The natural outcome of siloing knowledge in this manner is that, inevitably, English graduates will qualify without even the most basic IT skills, while law students can go their entire undergrad without ever encountering an Excel sheet.
While students lose out on a varied education during their time at university due to this pigeonholing, the real-world effects are longer-term and much more serious. This lack of technical expertise among graduates negatively impacts their careers by limiting their opportunities in the labour market.
At Alison, we know that the requirements of today's job market mean that a university degree is too one dimensional a qualification to guarantee success. The WEF briefing makes it clear that there needs to be "modifications to education and training systems... to re-align global talent pipelines with market needs." We offer our students limitless access to all of our various course categories because we understand that cookie-cut degrees aren't enough to succeed in a world where technology constantly changes the requirements necessary to fill a position.
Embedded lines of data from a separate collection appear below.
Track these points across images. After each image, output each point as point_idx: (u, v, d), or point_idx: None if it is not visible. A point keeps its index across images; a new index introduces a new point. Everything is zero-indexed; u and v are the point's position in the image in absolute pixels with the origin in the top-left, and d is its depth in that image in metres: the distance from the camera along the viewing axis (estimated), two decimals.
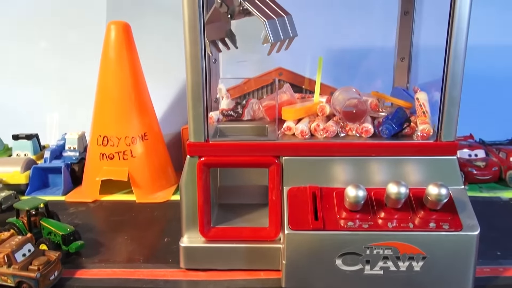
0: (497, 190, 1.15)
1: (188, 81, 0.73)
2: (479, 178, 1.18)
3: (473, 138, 1.34)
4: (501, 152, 1.24)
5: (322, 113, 0.85)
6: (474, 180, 1.18)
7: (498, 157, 1.24)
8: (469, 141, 1.32)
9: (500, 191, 1.14)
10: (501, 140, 1.35)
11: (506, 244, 0.87)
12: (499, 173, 1.20)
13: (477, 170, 1.19)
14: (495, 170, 1.19)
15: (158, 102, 1.26)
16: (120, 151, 1.12)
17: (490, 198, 1.10)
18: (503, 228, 0.94)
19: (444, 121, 0.74)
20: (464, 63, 0.71)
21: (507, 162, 1.20)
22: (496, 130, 1.38)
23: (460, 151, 1.24)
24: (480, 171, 1.19)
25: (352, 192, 0.69)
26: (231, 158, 0.76)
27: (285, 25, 0.78)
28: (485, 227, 0.71)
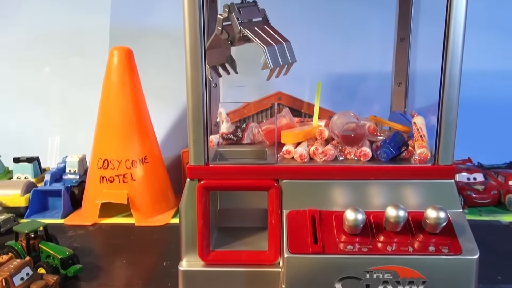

We know that English graduates will need tech skills to gain employment and that engineers will need business acumen to secure jobs. Our courses are open to everyone regardless of experience or previous qualifications.
Traditional Institutions are Failing to Adapt
The failure of traditional institutions to provide a multi-faceted education, or at least offer students the opportunity to expand their skill set, stems as much from their dated views on technical education as it does from their lack of vision. Students' job prospects are suffering because colleges and universities think it beneath them to impart these crucial skills, making the difference between getting or missing out on a job.
The WEF reports that "technical and vocational education and training is underutilised, and often treated with neglect by education systems as a second-best option." As an online learning platform, we know all about lazy opinions in the education industry. Many educational establishment's uncritical and dismissive assumptions about technical education are also levelled at online learning.
Limitless Access means Well-Rounded Learners
However, at Alison, we know that our reputation speaks for itself. Our learning model puts zero restrictions on students learning the skills they need to succeed and accessing the resources necessary to advance their careers. Our 20 million learners and 3,5 million graduates who successfully navigate the job market as rounded Alison learners prove that our model is working.
In their Education Strategy 2014-2021, UNESCO noted that "more needs to be done to better balance the focus… between academic training, and technical and vocational education and training." At Alison, we've never had to be told that technical skills are fundamental to securing a job in the workplaces of today. Our focus is always on the needs of our learners, and our sole ambition is to help our learners fulfil theirs.